A typical investment scam involves the sale or distribution of investment contracts, or a contract, transaction or scheme whereby a person invests his money in a common enterprise and is led to expect profits primarily from the efforts of others. The test is whether in the agreement, the person receiving the money seeks to use the money or property of others on the promise of profits.
The Securities Regulation Code (SRC) requires the registration of securities, which are shares, interest, or participation of investors in an enterprise which gives rise to an expectation of profits primarily derived from the efforts of others. Securities shall not be sold or offered for sale or distribution without a registration statement duly filed and approved by the SEC.

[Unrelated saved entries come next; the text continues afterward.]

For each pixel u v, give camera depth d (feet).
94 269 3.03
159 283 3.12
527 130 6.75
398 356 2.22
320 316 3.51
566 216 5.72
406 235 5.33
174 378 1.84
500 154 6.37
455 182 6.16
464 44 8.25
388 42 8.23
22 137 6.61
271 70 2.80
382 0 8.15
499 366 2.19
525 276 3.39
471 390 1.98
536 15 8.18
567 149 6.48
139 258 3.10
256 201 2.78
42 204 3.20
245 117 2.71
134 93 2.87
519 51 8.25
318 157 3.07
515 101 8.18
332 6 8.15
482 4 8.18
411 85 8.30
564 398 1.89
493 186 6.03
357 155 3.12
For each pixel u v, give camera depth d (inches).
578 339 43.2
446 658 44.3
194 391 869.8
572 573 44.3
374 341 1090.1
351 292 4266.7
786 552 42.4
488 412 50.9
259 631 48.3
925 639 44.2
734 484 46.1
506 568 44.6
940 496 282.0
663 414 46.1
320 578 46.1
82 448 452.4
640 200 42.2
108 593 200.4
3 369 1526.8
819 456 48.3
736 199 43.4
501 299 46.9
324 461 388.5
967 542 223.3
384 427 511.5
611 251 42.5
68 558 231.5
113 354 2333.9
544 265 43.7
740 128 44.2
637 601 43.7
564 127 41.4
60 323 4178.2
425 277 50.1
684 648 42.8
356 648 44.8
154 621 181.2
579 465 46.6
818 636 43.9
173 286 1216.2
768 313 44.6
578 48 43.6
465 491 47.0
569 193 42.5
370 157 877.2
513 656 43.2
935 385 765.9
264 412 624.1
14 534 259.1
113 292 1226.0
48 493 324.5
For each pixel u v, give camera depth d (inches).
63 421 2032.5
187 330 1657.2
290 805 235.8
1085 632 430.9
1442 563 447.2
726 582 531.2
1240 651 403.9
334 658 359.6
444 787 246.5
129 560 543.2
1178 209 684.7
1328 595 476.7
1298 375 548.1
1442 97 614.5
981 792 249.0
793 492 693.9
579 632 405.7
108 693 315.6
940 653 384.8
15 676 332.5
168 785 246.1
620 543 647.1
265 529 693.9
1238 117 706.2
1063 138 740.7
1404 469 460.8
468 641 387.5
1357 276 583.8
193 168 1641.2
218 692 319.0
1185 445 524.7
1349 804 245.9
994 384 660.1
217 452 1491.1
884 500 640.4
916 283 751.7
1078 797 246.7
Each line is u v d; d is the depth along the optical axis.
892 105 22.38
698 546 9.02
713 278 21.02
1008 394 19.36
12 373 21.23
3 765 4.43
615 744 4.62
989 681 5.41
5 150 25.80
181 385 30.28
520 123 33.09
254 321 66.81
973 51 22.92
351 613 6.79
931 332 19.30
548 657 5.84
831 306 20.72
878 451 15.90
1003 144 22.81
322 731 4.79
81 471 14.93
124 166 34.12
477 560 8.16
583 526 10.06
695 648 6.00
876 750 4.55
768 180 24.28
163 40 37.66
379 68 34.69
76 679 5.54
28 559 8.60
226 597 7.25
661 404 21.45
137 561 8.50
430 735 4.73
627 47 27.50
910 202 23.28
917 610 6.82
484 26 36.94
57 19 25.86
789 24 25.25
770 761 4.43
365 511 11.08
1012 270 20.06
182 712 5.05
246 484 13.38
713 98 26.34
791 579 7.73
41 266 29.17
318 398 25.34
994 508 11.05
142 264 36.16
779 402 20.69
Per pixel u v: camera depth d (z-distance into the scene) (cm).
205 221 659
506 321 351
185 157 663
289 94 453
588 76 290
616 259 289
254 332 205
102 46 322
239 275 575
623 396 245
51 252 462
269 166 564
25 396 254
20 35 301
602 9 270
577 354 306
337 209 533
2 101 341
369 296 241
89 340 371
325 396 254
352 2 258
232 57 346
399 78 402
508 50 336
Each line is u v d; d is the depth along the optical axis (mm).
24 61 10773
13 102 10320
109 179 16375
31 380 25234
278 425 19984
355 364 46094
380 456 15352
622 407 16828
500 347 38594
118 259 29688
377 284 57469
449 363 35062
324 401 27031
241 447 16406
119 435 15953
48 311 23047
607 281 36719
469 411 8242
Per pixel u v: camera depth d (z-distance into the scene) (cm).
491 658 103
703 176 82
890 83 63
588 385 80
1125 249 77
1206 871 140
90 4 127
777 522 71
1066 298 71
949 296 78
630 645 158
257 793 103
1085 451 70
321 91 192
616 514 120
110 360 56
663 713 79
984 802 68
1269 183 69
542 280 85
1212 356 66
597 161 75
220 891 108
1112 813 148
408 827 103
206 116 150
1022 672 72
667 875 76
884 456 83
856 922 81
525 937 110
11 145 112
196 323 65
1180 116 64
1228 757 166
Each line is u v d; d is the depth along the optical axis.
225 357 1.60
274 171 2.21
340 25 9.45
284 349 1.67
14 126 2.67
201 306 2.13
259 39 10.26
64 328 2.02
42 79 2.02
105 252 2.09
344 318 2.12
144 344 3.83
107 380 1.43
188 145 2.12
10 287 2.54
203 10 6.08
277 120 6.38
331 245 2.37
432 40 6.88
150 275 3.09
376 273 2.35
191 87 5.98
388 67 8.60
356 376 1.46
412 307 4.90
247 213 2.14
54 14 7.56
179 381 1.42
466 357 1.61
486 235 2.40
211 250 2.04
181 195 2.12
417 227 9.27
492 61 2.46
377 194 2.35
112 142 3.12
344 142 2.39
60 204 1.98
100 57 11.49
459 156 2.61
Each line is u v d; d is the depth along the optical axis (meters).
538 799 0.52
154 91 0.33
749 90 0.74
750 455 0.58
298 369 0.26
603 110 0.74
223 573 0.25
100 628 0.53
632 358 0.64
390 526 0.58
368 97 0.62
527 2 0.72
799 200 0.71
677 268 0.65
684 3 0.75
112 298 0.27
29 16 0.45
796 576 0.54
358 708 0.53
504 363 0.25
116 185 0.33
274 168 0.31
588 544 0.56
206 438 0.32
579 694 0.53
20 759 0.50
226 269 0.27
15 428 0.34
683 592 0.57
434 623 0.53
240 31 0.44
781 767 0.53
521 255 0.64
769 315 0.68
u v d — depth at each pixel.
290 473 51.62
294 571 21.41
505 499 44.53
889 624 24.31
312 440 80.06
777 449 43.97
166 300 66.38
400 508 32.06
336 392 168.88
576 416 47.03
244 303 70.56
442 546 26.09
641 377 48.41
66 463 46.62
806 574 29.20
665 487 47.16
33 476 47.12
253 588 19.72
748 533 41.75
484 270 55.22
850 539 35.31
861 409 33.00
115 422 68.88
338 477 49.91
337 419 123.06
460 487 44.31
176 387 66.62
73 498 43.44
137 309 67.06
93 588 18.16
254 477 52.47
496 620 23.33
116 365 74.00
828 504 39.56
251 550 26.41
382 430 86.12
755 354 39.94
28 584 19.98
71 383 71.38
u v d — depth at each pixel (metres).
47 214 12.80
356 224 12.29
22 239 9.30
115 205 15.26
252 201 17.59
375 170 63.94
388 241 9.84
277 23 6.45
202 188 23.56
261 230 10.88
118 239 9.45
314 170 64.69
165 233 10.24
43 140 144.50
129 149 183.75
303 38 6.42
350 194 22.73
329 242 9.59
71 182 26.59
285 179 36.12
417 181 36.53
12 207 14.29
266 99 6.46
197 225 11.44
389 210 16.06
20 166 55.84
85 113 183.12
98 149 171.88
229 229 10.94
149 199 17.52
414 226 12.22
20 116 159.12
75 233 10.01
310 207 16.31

Aside from involving unregistered securities, a scam also typically employ what is commonly known as a Ponzi scheme, the key features of which are impossibly high returns. These returns are sourced from money contributed by other investments from new and unsuspecting investors. Such scheme is a prohibited fraudulent transaction under Section 26.3 of the SRC, consisting of engaging in any act, transaction, practice, or course of business which operates or would operate as a fraud or deceit upon any person.
The SRC does not limit itself to prohibiting the unauthorized sale or offer of unregistered securities and/or engaging in fraudulent transaction. Under Section 28, only those brokers, dealers or salesmen of such securities duly registered with the SEC can engage in the business of buying or selling securities in the Philippines. Those who offer such securities without being duly licensed by the SEC may be criminally punished.
This provision requiring the registration of persons engaging in the sale or offering of such securities is paramount in ascribing liability in the event that an erring corporation or organization folds and its key officers disappear.
To illustrate, in the case of Securities and Exchange Commisison vs. Oudine Santos (G.R. No. 195542, March 19, 2014), the SEC was riddled with complaints from thirty–one (31) individuals against a corporation including its directors, officers, employees, agents and brokers, which had promised sky-high returns to its investors, in violation of certain provisions of the Securities Regulation Code, including Section 28 thereof. The head of the corporation had gone missing and with it the monies and investment of a significant number of investors. The respondent was charged in the complaints in her capacity as investment consultant of the corporation who supposedly induced private complainants to invest their monies.
The high court observed that the transactions involved were investment contracts or participation in a profit sharing agreement that fall within the definition of the law. When the investor is relatively uninformed and turns over his money to others, essentially depending upon their representations and their honesty and skill in managing it, the transaction generally is considered to be an investment contract. The touchstone is the presence of an investment in a common venture premised on a reasonable expectation of profits to be derived from the entrepreneurial or managerial efforts of others. In such instance, the same constitute securities which must be duly registered with the SEC essentially for the protection of the investors and the general public.
The Supreme Court also found that respondent’s active recruitment and referral of possible investors to the corporation give rise to probable cause to indict her for the charge. The fact that respondent did not sign the investment contracts is of no moment given that the same document the act performed by respondent, as it is merely a scheme to circumvent and evade liability should the pyramid fall apart.
Not all investment opportunities are fraudulent, but it also pays well to remember that scams do exist, and they had driven many well-meaning investors to penury. At the end of the day, a simple yardstick can be used after due diligence is conducted: if the scheme is too good to be true, it usually really is.